Paralelamente, o irmão do depoente, deputado Luis Miranda, reafirmou que teria pedido o encontro com Bolsonaro no Palácio da Alvorada, no dia 20 de março, em que as suspeitas foram relatadas. O presidente teria citado o nome de um parlamentar, mas ele (o depoente) não se lembrava quem era o dito-cujo (ao final, a senadora Simone Tebet conseguiu extrair o nome do deputado: Ricardo Barros).

Observação: Deve haver algum micróbio na sala de audiências da CPI que afeta a memória dos investigados, convidados, testemunhas e assemelhados. Dizem as más-línguas tratar-se de uma bactéria chamada "cara de pau".

Luis Miranda disse ainda ter avisado Eduardo Pazuello sobre os indícios de irregularidades e ouvido do então ministro da Saúde que sabia que seria exonerado após não ceder à pressão de parlamentares para liberar “pixulé” para um grupo de deputados. Em sua despedida do ministério, Pazuello afirmou a integrantes da pasta que pressões políticas pesaram para sua saída — vídeos do discurso foram gravados e, posteriormente, revelados. Na ocasião, Pazuello chegou a citar que “todos quererem um pixulé no fim do ano”, sem explicar a quem se referia.

Resumo da ópera: documentos apontam que, em 16 dias, o Ministério da Saúde mudou de posição e deixou de exigir que a Covaxin estivesse na fase 3 de testes na Anvisa para iniciar o processo de compra da vacina. (Veja a cronologia.) Um dos pontos considerados suspeitos por Luis Ricardo foi o envolvimento da Madison Biotech, autora da “invoice”. No endereço informado pela empresa, em Cingapura, funciona em um escritório de contabilidade, o Sashi Kala Devi Associates. A Madison foi criada em 14 de fevereiro de 2020.

Pela manhã, antes da sessão, Bolsonaro disse que tinha “zero preocupação” com o depoimento dos irmãos Miranda.

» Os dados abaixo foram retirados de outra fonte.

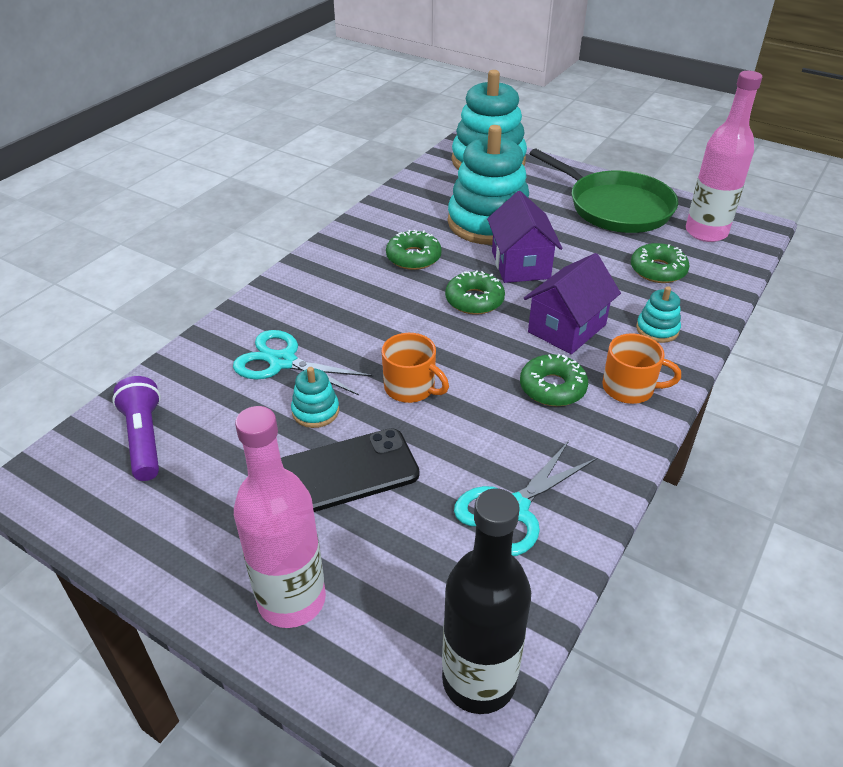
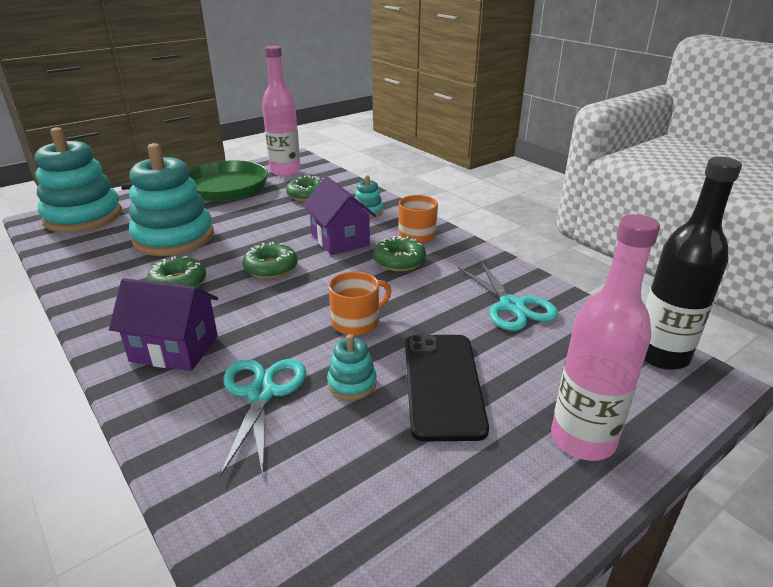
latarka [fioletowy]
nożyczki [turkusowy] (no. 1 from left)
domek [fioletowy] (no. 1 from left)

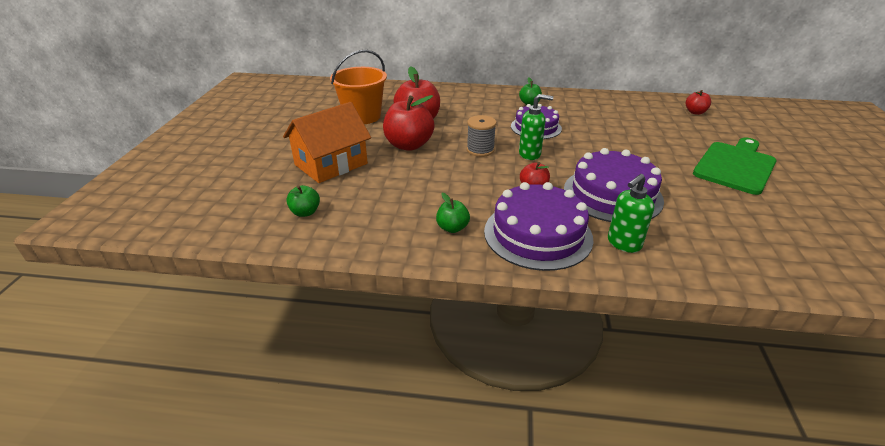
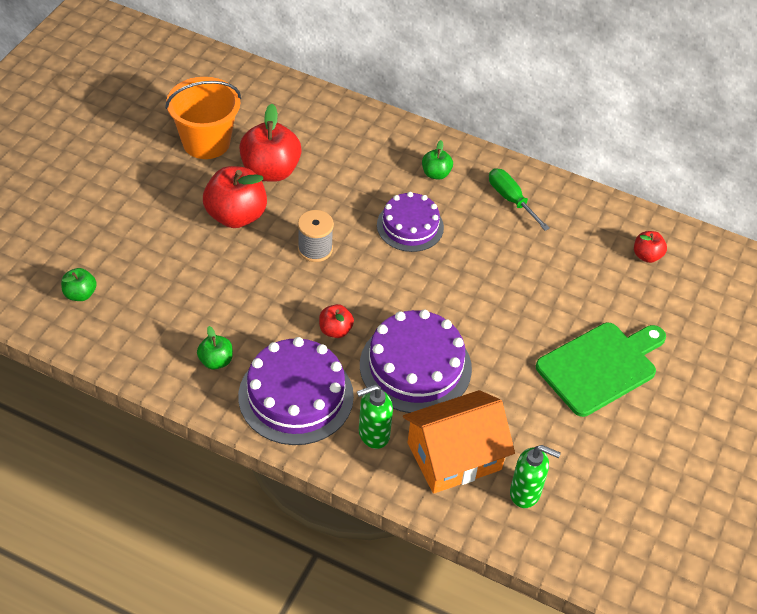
domek [pomarańczowy]
dozownik mydła [zielony] (no. 2 from left)
śrubokręt [zielony]

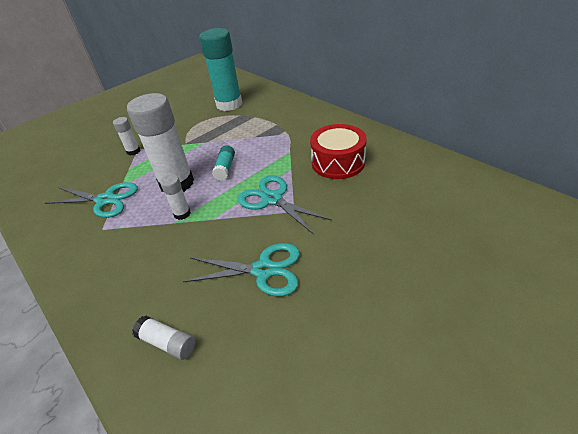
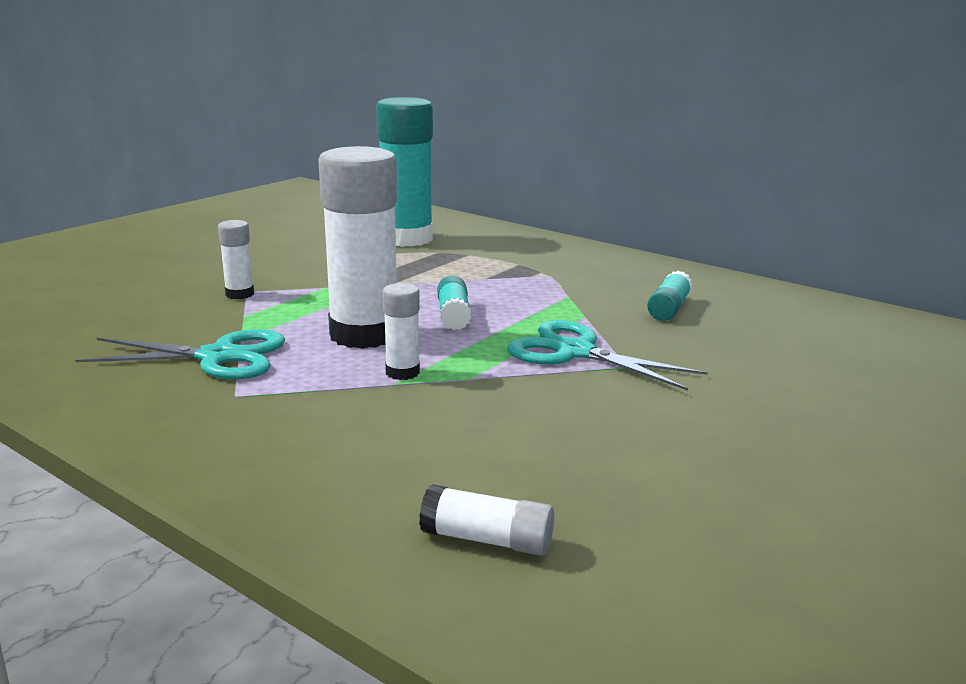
nożyczki [turkusowy] (no. 2 from left in the first image)
klej w sztyfcie [turkusowy] (no. 3 from left)

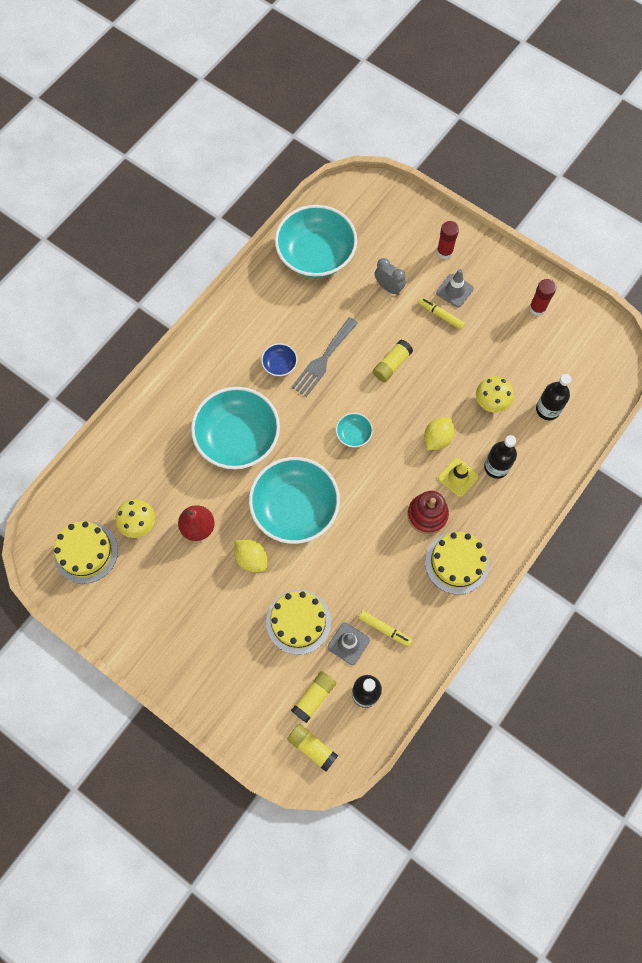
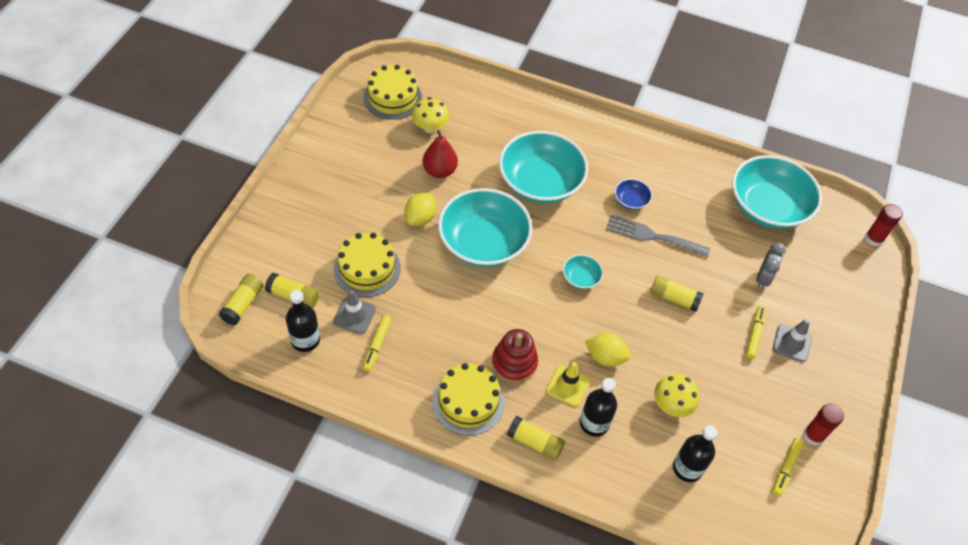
klej w sztyfcie [czerwony] (no. 2 from left)
klej w sztyfcie [żółty] (no. 3 from left)
flamaster [żółty] (no. 3 from left)

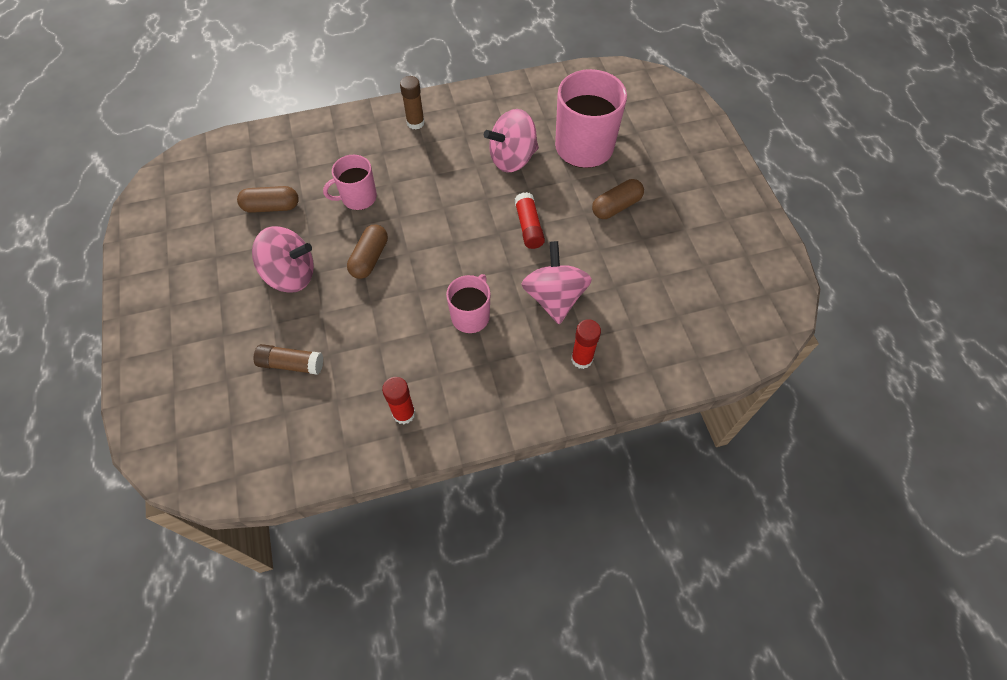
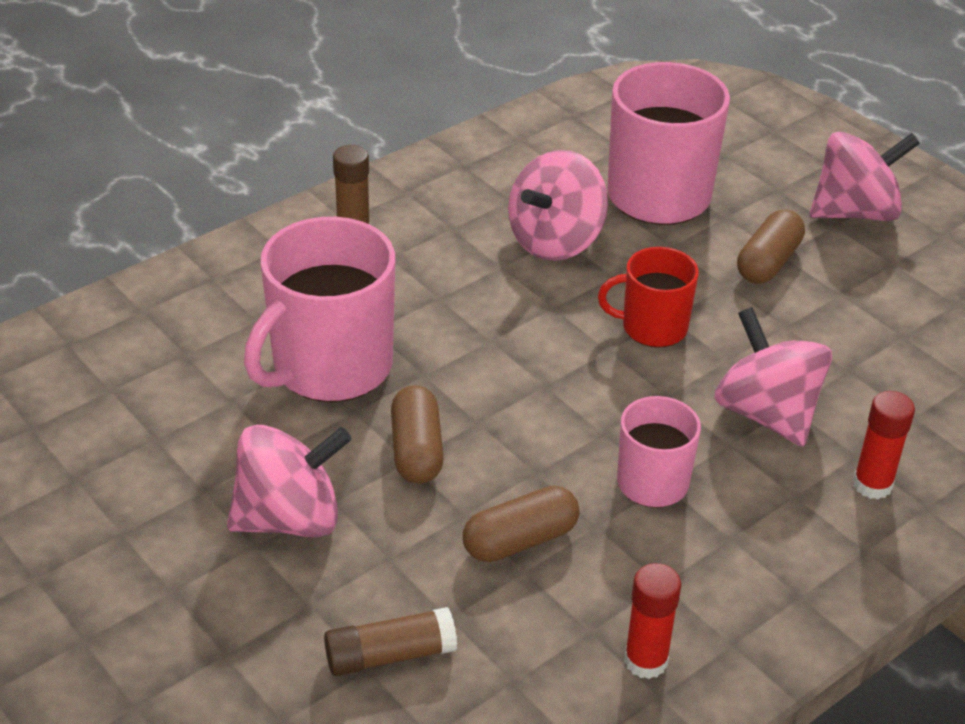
kapsułka [brązowy] (no. 2 from left)
kubek [różowy] (no. 1 from left)
kubek [czerwony]
bączek [różowy] (no. 4 from left)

À tarde, porém, ao ser questionado sobre as negociações da vacina, o presidente se exaltou e voltou atacar a imprensa . Ele insultou a jornalista Victória Abel, da CBN, dizendo que ela deveria voltar para a faculdade e até “nascer de novo”. A CBN repudiou o tratamento agressivo do presidente à repórter.

A ver a merda que vai dar. Porque vai dar merda. Isso é tão certo quanto o fato de o Mensalão e o Petrolão terem existido e sido obras petistas. A quem votou no capetão-honestidade, a revelação do segredo de polichinelo pode surpreender. Mas não a quem vem acompanhando o cenário tupiniquim através da lente deste humilde blog.